Cosmética del enemigo, Amélie Nothomb


—Yo creo en el enemigo. Las pruebas de la existencia de Dios son frágiles y bizantinas, las pruebas de su poder todavía son más inconsistentes. Las pruebas de la existencia del enemigo interior son enormes y las de su poder son abrumadoras. Creo en el enemigo porque todos los días y todas las noches se cruza en mi camino. El enemigo es aquel que, desde el interior, destruye lo que merece la pena. Es el que te muestra la decrepitud contenida en cada realidad. Es aquel que saca a la luz tu bajeza y la de tus amigos. Es aquel que, en un día perfecto, encontrará una excelente razón para que te tortures. Es aquel que te hará sentir asco de ti mismo. Es aquel que, cuando entreveas el rostro celestial de una desconocida, te revelará la muerte contenida en tanta belleza. 
... 
—Es el más hermoso de París. Está mucho más desierto que el Père-Lachaise. Hay una tumba que me conmueve especialmente.
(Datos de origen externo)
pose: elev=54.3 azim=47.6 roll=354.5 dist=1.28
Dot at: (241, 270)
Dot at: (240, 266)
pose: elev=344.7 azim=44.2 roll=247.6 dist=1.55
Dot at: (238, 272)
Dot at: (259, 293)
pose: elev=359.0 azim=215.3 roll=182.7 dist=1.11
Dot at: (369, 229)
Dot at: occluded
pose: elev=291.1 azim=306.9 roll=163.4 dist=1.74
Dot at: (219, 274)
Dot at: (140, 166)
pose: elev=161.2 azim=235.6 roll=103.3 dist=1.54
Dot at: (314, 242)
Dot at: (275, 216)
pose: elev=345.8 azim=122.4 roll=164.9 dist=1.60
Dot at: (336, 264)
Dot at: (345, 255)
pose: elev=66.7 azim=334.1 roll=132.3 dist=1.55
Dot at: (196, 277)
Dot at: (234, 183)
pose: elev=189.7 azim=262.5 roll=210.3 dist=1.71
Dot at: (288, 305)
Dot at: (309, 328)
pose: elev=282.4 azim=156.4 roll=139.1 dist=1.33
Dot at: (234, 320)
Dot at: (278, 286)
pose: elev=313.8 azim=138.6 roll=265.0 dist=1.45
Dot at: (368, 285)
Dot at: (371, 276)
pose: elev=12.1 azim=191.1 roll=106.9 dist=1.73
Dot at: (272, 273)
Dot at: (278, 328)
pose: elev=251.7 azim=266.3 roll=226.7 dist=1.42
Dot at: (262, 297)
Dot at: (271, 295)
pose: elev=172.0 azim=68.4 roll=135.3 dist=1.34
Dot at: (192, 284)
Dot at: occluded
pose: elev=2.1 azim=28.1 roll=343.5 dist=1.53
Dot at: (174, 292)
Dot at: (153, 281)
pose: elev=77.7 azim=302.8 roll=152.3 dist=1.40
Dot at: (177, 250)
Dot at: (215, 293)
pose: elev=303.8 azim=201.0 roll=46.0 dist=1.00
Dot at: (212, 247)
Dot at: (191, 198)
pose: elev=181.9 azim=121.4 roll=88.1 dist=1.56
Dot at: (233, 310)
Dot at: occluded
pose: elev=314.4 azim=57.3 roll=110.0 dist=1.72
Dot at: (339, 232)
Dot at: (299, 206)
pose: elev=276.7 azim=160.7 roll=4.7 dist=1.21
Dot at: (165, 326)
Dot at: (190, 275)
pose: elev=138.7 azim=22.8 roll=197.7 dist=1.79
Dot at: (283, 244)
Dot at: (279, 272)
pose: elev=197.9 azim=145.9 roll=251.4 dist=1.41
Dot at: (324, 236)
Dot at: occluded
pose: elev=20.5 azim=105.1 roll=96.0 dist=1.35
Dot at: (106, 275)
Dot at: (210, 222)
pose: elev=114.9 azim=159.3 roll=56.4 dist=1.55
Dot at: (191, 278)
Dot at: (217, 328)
Ya no recuerdo de quién es. En la lápida se ve la estatua de una joven desplomada con el rostro contra el suelo. Su rostro seguirá siendo una incógnita para siempre. Solo se distingue su silueta semidesnuda, muy púdica, de espalda grácil, pies pequeños, delicada nuca. El verdín se ha ido apoderando de ella como un suplemento de muerte.
—Siniestro.
—No. Encantador. Y más todavía teniendo en cuenta que, cuando la vi por primera vez, había una mujer viva contemplándola que tenía exactamente la misma silueta. De espaldas, uno hubiera jurado que se trataba de la misma persona: como si una joven que se hubiera sabido prometida a una muerte inminente hubiera acudido a contemplar su propia estatua en su futura tumba. De hecho, la abordé preguntándole si era ella quien había posado como modelo. Le caí mal en el acto.